On the part of the pedestrians, though a huge number of them have some knowledge about the pedestrian crossing, they still avoid them. To them, it is a case of convenience over safety and so they use only when the siting of the sign is convenient. Some pedestrians would rather cross the road at the risk of their lives than to look for available PC in the area.
The DVLA, known for issuance of Driving License to drivers occasionally embark on education on road safety for drivers. A conversation with an official of the DVLA revealed that most of the drivers who pass through the Authority are well educated and informed on the necessary requirements on the roads ranging from road signs, pedestrian tolerance and Road worthy and vehicle maintenance among others. For them, it is surprising that these same drivers will deliberately flout these same road user rules they seem to have a fair knowledge of.
I caught up with Mr. Abdulai Bawa Ghamsah, the Acting Eastern Regional Manager of the National Road Safety Authority (NRSA) on this issue. He indicated that his outfit has done a lot and continues to do more to at least help minimise if not to curb pedestrian deaths.
He stated that though his agency educates and enforces acts that can bring down the number of pedestrian deaths, until engineers and planners consider pedestrians in their road constructions we will still be faced with pedestrian deaths on our roads.
Head of Works Department at the Eastern Regional Co-Ordinating Council, Mr. Nsiah Amoako, added that although road contractors are required to provide markings on roads, they are sometimes constrained by specifications and budgetary allocations. He however entreated engineers and planners to desist from imaginative designs and draft concepts that are of relevance to modern day road safety issues. He also urged them to be more punctual to construction sites to ensure that contractors adhere to the specifications of the roads they are asked to work on.

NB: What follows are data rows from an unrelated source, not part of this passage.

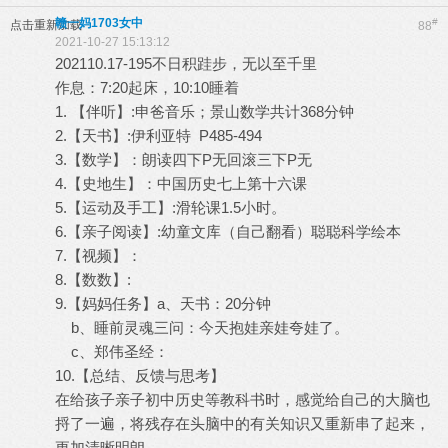
赣一妈1703女中
#
点击重新加载
88
2021-10-27 15:13:12
202110.17-195不日积跬步，无以至千里
作息：7:20起床，10:10睡着
1. 【伴听】:申爸音乐；景山数学共计368分钟
2.【天书】:伊利亚特 P485-494
3.【数学】：朗读四下P无回滚三下P无
4.【史地生】：中国历史七上第十六课
5.【运动及手工】:滑轮课1.5小时。
6.【亲子阅读】:幼童文库（自己翻看）聪聪科学绘本
7.【视频】：
8.【数数】:
9.【妈妈任务】a、天书：20分钟
b、睡前灵魂三问：今天抱娃亲娃夸娃了。
c、郑伟圣经：
10.【总结、反馈与思考】
在给孩子亲子初中历史等教科书时，感觉给自己的大脑也
捋了一遍，将残存在头脑中的有关知识又重新串了起来，
更加清晰明朗。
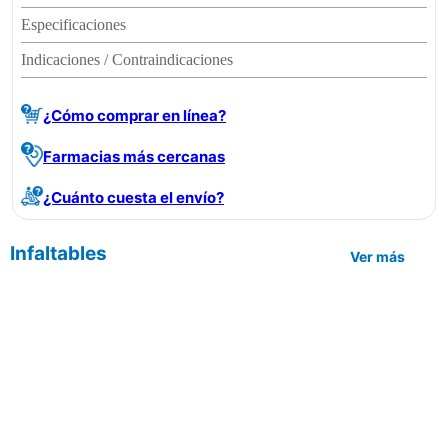
Especificaciones
Indicaciones / Contraindicaciones
¿Cómo comprar en línea?
Farmacias más cercanas
¿Cuánto cuesta el envío?
Infaltables
Ver más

The Motor Transport and Traffic Directorate (MTTD) have shown dedication on our roads by helping both drivers and pedestrians. But their efforts need a double up since the death toll keeps on increasing. The deaths on our roads are caused by the lawlessness of road users and the less attention on the part of the appropriate government institutions and agencies. The design of our roads and the inadequate engineers with the needed expertise in this country cannot be left out of the Challenges.
The NRSA, The MTTD and The DVLA clearly have a lot more to do as far as the implementation and enforcement of pedestrian safety measures are concerned.
I find it fascinating that we dedicate most of our time and energy in talking about politicians and their corrupt attitude but pretend to be deaf and blind to issues that washes our human resources.
Let us all respect traffic laws and especially the pedestrian crossing to save lives.